ROME, ITALY, 2020

Pope Francis in a deserted St. Peter’s Square as he pronounces a special “Urbi et Orbi” blessing in response to the health emergency triggered by the Covid-19 pandemic

Nardi

© Reuters / Yara Nardi / Pool

A peste, fame et bello, libera nos Domine! “From pestilence, famine and war, deliver us, O Lord!”... this evocation has resounded in churches since the Middle Ages in the face of the advance of an invisible “enemy”. Medieval wisdom sensed that epidemics lead to poverty and this in turn can generate conflict. There is unfortunately a real risk of seeing the dominoes fall in this order.
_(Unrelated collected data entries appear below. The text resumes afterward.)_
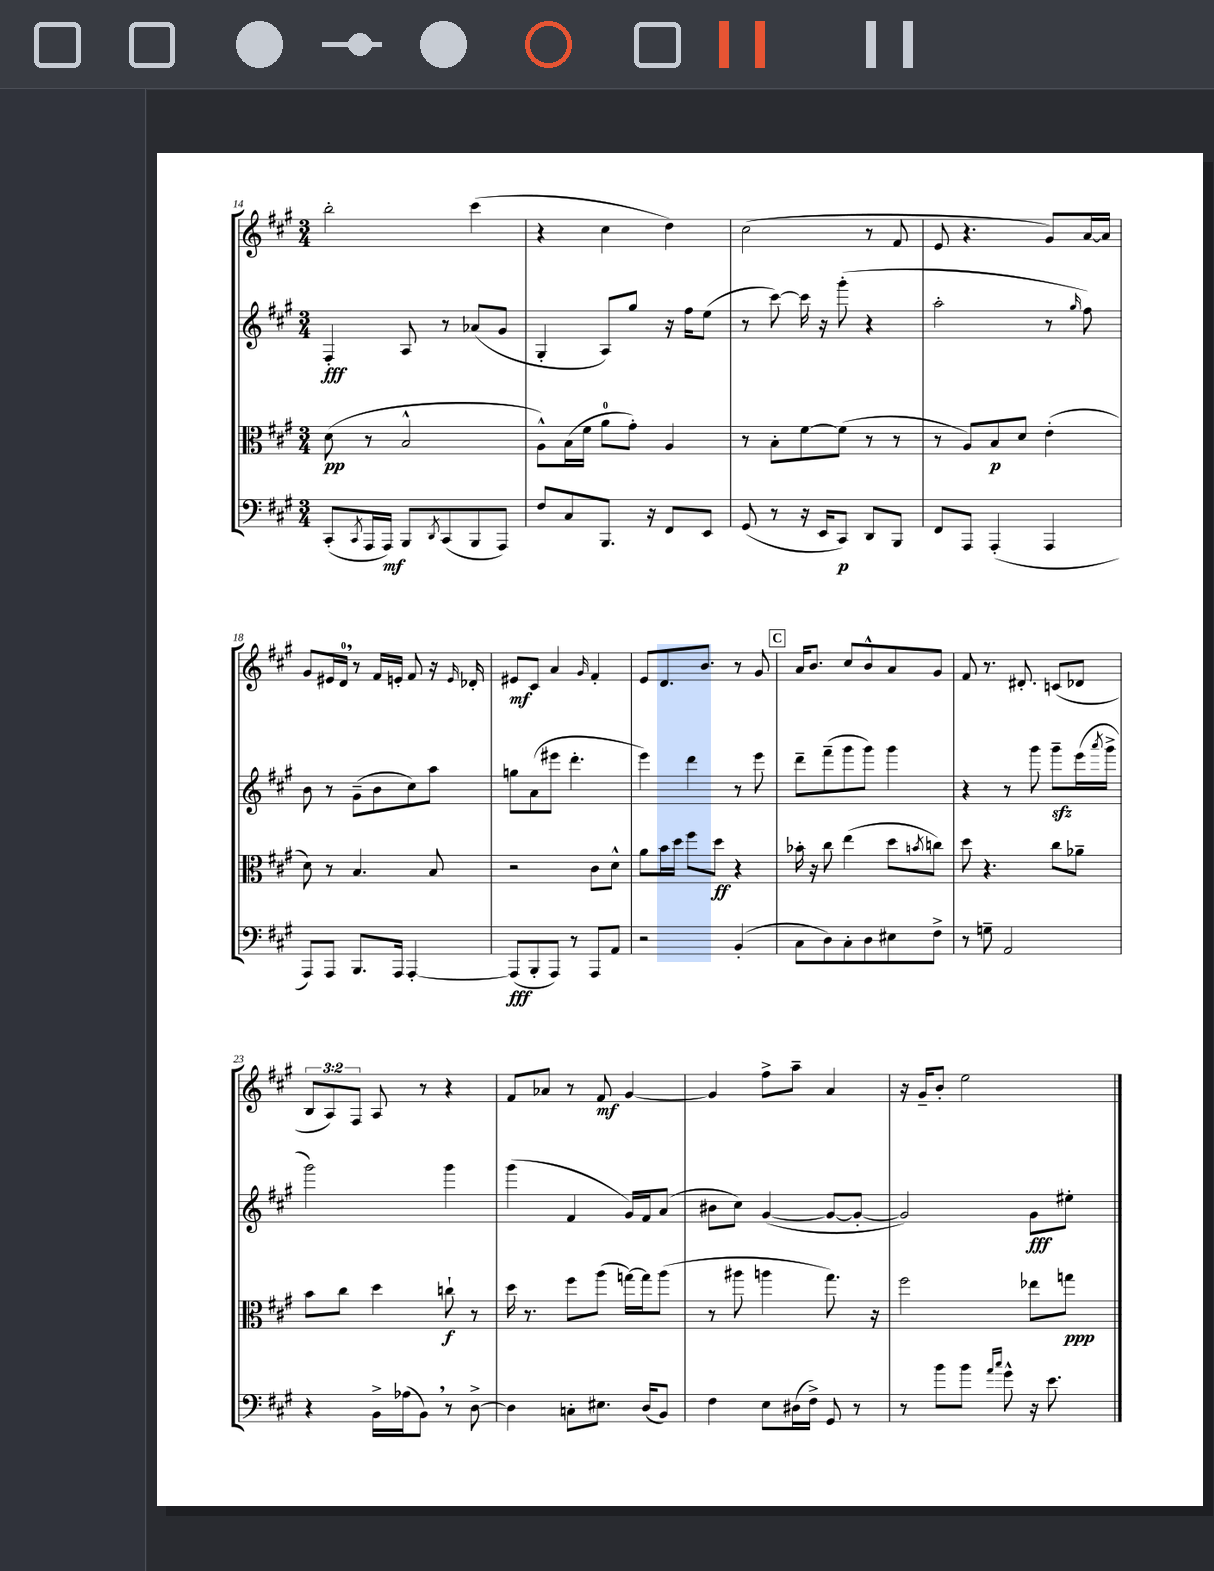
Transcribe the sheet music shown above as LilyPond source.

<<
\new StaffGroup <<
\new Staff = "s0" {
    \clef treble \key a \major \numericTimeSignature \time 3/4 \override Staff.TupletNumber.text = #tuplet-number::calc-fraction-text
    b''2-. cis'''4( |
    r4 cis''4 d''4) |
    cis''2( r8 fis'8 |
    e'8 r4. gis'8) a'16~ a'16 |
    gis'8 eis'16 d'16-0 \breathe r8 fis'16 e'16-. fis'8 r16 \grace { e'16 } des'16-. |
    eis'8\mf cis'8 a'4 \grace { gis'16 } fis'4-. |
    e'8 d'8. b'8. r8 gis'8 |
    \mark \markup { \box "C" } a'16 b'8. cis''8 b'8-^ a'8 gis'8 |
    fis'8 r8. dis'8.-. c'8( des'8 |
    \tuplet 3/2 { b8 a8) fis8 } a8 r8 r4 |
    fis'8 aes'8 r8 fis'8\mf gis'4~ |
    gis'4 fis''8-> a''8-- a'4 |
    r16 gis'16-- b'8-. e''2 \bar "|." |
}
\new Staff = "s1" {
    \clef treble \key a \major \numericTimeSignature \time 3/4
    fis4-.\fff a8 r8 aes'8( gis'8 |
    gis4-. a8) gis''8 r16 fis''16 e''8( |
    r8 cis'''8~) cis'''16 r16 gis'''8-.( r4 |
    a''2-. r8 \grace { gis''16 } fis''8) |
    b'8 r8 gis'8--( b'8 cis''8) a''8 |
    g''8 a'8( eis'''8 d'''4.-. |
    e'''4) d'''4 r8 e'''8 |
    \mark \markup { \box "C" } d'''8-- fis'''8--( gis'''8 gis'''8) gis'''4 |
    r4 r8 gis'''8 gis'''8--\sfz e'''16( \acciaccatura { a'''8 } gis'''16-> |
    gis'''2) gis'''4 |
    gis'''4( fis'4 gis'16) fis'16 a'8( |
    bis'8 cis''8) gis'4~( gis'8~ gis'8~-. |
    gis'2) gis'8\fff eis''8-. \bar "|." |
}
\new Staff = "s2" {
    \clef alto \key a \major \numericTimeSignature \time 3/4
    d'8\pp( r8 b2-^ |
    a8-^) b16( fis'16 a'8-0 gis'8-.) a4 |
    r8 b8-. fis'8~ fis'8( r8 r8 |
    r8 a8) b8\p d'8 e'4-.( |
    d'8) r8 b4. b8 |
    r2 cis'8 d'8-^ |
    a'8 b'16 d''16 fis''8 d''8\ff r4 |
    \mark \markup { \box "C" } bes'16-. r16 cis''8 e''4( d''8 \acciaccatura { b'8 } c''8) |
    d''8 r4. cis''8 aes'8-- |
    b'8 cis''8 d''4 c''8-!\f r8 |
    d''16 r8. fis''8 a''8( g''16~) g''16 a''8( |
    r8 ais''8 a''4 gis''8.) r16 |
    fis''2 ees''8 g''8\ppp \bar "|." |
}
\new Staff = "s3" {
    \clef bass \key a \major \numericTimeSignature \time 3/4
    cis,8-.( \acciaccatura { cis,8 } a,,16 a,,16\mf) b,,8 \acciaccatura { d,8 } cis,8( b,,8 a,,8) |
    fis8 cis8 b,,8. r16 fis,8 e,8 |
    gis,8( r8 r16 e,16 cis,8\p) d,8 b,,8 |
    fis,8 a,,8 a,,4-.( a,,4 |
    a,,8) a,,8 b,,8. a,,16 a,,4~-. |
    a,,8\fff( b,,8-. a,,8) r8 a,,8 a,8 |
    r2 b,4-.( |
    \mark \markup { \box "C" } cis8 d8) cis8-. d8 eis8 fis8-> |
    r8 g8-- a,2 |
    r4 b,16-> aes16( b,8) \breathe r8 d8~-> |
    d4 c8-. eis8. d16( b,8) |
    fis4 e8 dis16( fis16->) gis,8 r8 |
    r8 b'8 b'8 \grace { a'16 cis''16 } gis'8-^ r16 e'8. \bar "|." |
}
>>
>>
\layout { \context { \Score currentBarNumber = #14 } }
But the emergence of Covid-19 has again taught us the leaps forward we are able to make when we face difficulties in a spirit of cooperation.
The Church’s prayer in front of an unnaturally deserted St Peter’s Square is yet another sign that this event will go down in history. It is legitimate to ask ourselves what different criteria we should adopt from now on to protect the environment and thus ourselves. In 2015, Pope Francis promulgated the encyclical Laudato si': On Care for our Common Home, in which he reminds us that the environment is a collective gift, the heritage of the whole human race. It must therefore be managed with the aim of passing the resources on to posterity, rather than perpetuating short-sighted depletion.